ワンファクターモデルが示す日本への朗報は、日本の生産性はいずれドイツや北欧などと同程度になるという点だ。失われた30年はいずれ勝手に解決される。

悲報は逆に言えばワンファクターモデルの直線から抜け出すような成長を遂げることはできないため、1600時間の壁を越えた後の日本のGDPは今よりも成長しなくなるという点だ。1600時間の壁を上った後は、ワンファクターモデルの直線そのものの成長を促すことでしか、国家は成長しない。

だからこそ時代は競争から協業へと移っているともいえる。

結論:生産性は労働時間によって決まるワンファクターモデルだ!!

考察:生産性が労働時間によって決まるワンファクターモデルによって、経済の見方は一変し『ワンファクターモデル経済学』が生まれる!!これは行動経済学、MMT理論のように、今の経済学にとって大きなインパクトを与えるものだ。的確に論文で示せれば、ノーベル経済学賞も取れる!!

ワンファクターモデル経済学派を作り出し、『労働時間によって生産性が決まるのだから、○○については○○』と、新たな視点を与える。このことが示す経済学へのインパクトは計り知れない。

国家レベルのデータ、産業別のデータ、業界別のデータ、個人別のデータは揃っているようなので、これをまとめた上で、ワンファクターモデル経済学という新たなジャンルを作れれば、ワンファクターモデルが真実であるならば(逆にそうでないならばそれを証明する価値もありそうだ)、ノーベル経済学賞を十分取れるだけのインパクトがある。

なかでもMMT理論のように『例え成立していたとしても、政策に実行するには疑問点が多く噴き出す』ものや、行動経済学のように『政策に実行するのにも正しいがナッジのように実は効果が小さかった』ものとは違い、このワンファクターモデル経済学は国家政策のあり方、経済の見方を一変するだけでなく『実行性も高くてかつ、効果も大きいアイデア』を提案することができる。

つまり、言いたいことは『ワンファクターモデル経済学はノーベル賞を取る!!』だから、研究者でない自分に代わって、誰でもいいのでワンファクターモデル経済学について研究してくれ、という話だ。

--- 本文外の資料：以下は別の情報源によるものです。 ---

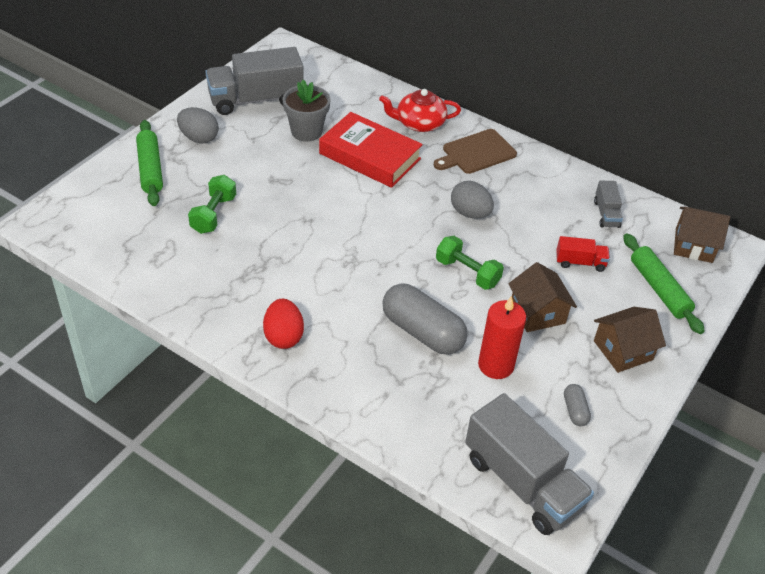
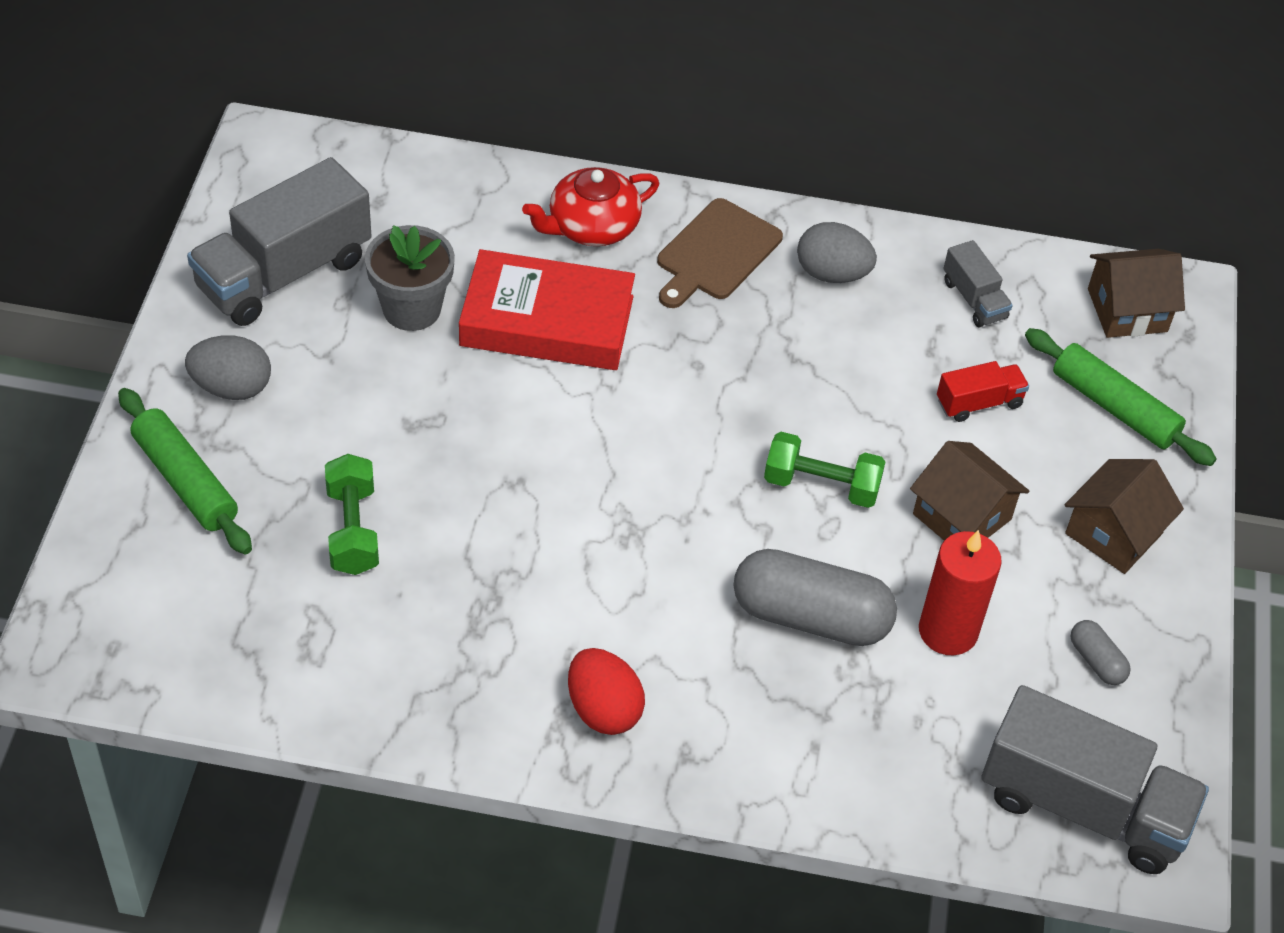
camera: 25 degrees left, 5 degrees up
(470, 213) = (767, 374): grey egg -> grey egg (832, 274)

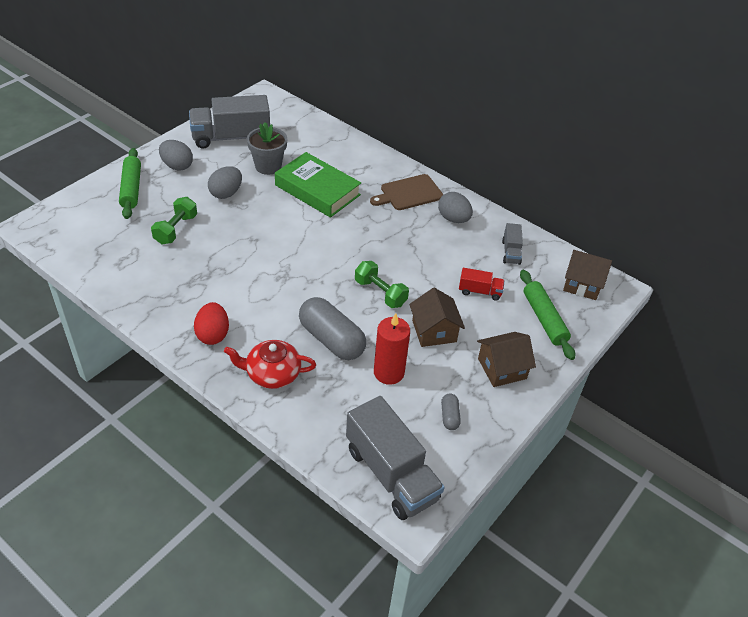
camera: 30 degrees right, 5 degrees down
(381, 406) = (226, 193): none -> grey egg
(547, 321) = (317, 190): red book -> green book
(592, 226) = (365, 165): red teapot -> red teapot (272, 373)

『ワンファクターモデル経済学』がノーベル経済学賞を取るまでの道筋

そこで、ワンファクターモデル経済学がノーベル賞を取るまでの道筋も考えてみる。

①国家間、産業間、企業間、個人間で、労働時間のデータ比較によって生産性が決定されているアノマリーがあることを示唆する。そしてこれらの関係が互いに組み合わさって、国家間での生産性が決定されることを示唆する。
特に1600時間の壁を登っている国、スロベニア、リトアニア、日本などから1600時間の壁を上る際にどのような産業変化があったかのデータを示す。また、ワンファクターモデルに則っていない国については、具体的な要因を示す。ミクロ経済学でもマクロ経済学でもワンファクターモデルは成立しているようなので、その両者間の関係を示す。

②国家の生産性が労働時間によって決定されることの数理モデルを完成させる。知の探索・深化のバランスや、政策決定に必要な知識の集積と、労働時間の関係を導き出し、労働時間が最適であることが最大のパフォーマンスを発揮することを示唆する。民主主義国家において労働時間が最適化されることが、政策決定の最適化においても重要なコアファクターであることを示す。

③生産性が労働時間によって決定されるワンファクターモデルであることを示した後に、生産性が労働時間で決定されるため、その結果言えることについてまとめる。労働時間削減が国家成長戦略のメインになるだけでなく、1600時間の壁を越えた国家と、越えていない国家で取るべき政策が異なること、その他すでに指摘されている「生産性の収束性」と合わせて議論を行う。

④富の再分配政策において、労働時間の適切化が格差縮小に貢献することを数理モデルを用いつつ説明する。労働時間格差が格差を生み出しており、日本であれば、正規労働者と非正規雇用者の格差を女性の社会進出が打ち消す形で、格差(ジニ係数)が均衡していることを示す。

とはいえ、ワンファクターモデル経済学は行動経済学あってこその考えだと思うので、これを背景に、さらに積み上げていく形になりそうだ。

というわけで。あとがき

経済学についてもワンファクターモデル経済学として、究極型パラダイムやタイムリーダーシップ、Being経営で示唆してきたように、かなり大きなものを考え付けたとは思う。あとは、これらのアイデアをまとめて書籍にする必要があると思う。いずれ総まとめにして、学問別にどう示唆できるか細かく話していく必要がある。